[Entradas fornecidas]
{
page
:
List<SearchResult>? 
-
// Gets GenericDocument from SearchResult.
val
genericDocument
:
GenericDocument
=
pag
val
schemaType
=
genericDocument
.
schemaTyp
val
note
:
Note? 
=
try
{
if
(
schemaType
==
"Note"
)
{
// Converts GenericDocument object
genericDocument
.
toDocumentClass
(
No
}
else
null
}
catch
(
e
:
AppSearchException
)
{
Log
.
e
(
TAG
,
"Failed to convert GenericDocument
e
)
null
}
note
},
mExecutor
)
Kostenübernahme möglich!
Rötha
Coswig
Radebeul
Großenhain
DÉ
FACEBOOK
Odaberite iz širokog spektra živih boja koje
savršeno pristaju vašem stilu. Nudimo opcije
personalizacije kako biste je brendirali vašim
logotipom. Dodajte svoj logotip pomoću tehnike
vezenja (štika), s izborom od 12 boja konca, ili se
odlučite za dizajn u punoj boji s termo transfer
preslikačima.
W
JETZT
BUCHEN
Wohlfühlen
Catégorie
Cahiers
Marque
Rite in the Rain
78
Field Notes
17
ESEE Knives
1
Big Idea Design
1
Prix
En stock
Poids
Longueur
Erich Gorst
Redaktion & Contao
[/Entradas fornecidas]
Tarefa → Substitua "JETZT" por "SOFORT" em toda a listagem acima e transcreva-a de novo, sem mudar mais nada.

Resposta escrita →
{
page
:
List<SearchResult>? 
-
// Gets GenericDocument from SearchResult.
val
genericDocument
:
GenericDocument
=
pag
val
schemaType
=
genericDocument
.
schemaTyp
val
note
:
Note? 
=
try
{
if
(
schemaType
==
"Note"
)
{
// Converts GenericDocument object
genericDocument
.
toDocumentClass
(
No
}
else
null
}
catch
(
e
:
AppSearchException
)
{
Log
.
e
(
TAG
,
"Failed to convert GenericDocument
e
)
null
}
note
},
mExecutor
)
Kostenübernahme möglich!
Rötha
Coswig
Radebeul
Großenhain
DÉ
FACEBOOK
Odaberite iz širokog spektra živih boja koje
savršeno pristaju vašem stilu. Nudimo opcije
personalizacije kako biste je brendirali vašim
logotipom. Dodajte svoj logotip pomoću tehnike
vezenja (štika), s izborom od 12 boja konca, ili se
odlučite za dizajn u punoj boji s termo transfer
preslikačima.
W
SOFORT
BUCHEN
Wohlfühlen
Catégorie
Cahiers
Marque
Rite in the Rain
78
Field Notes
17
ESEE Knives
1
Big Idea Design
1
Prix
En stock
Poids
Longueur
Erich Gorst
Redaktion & Contao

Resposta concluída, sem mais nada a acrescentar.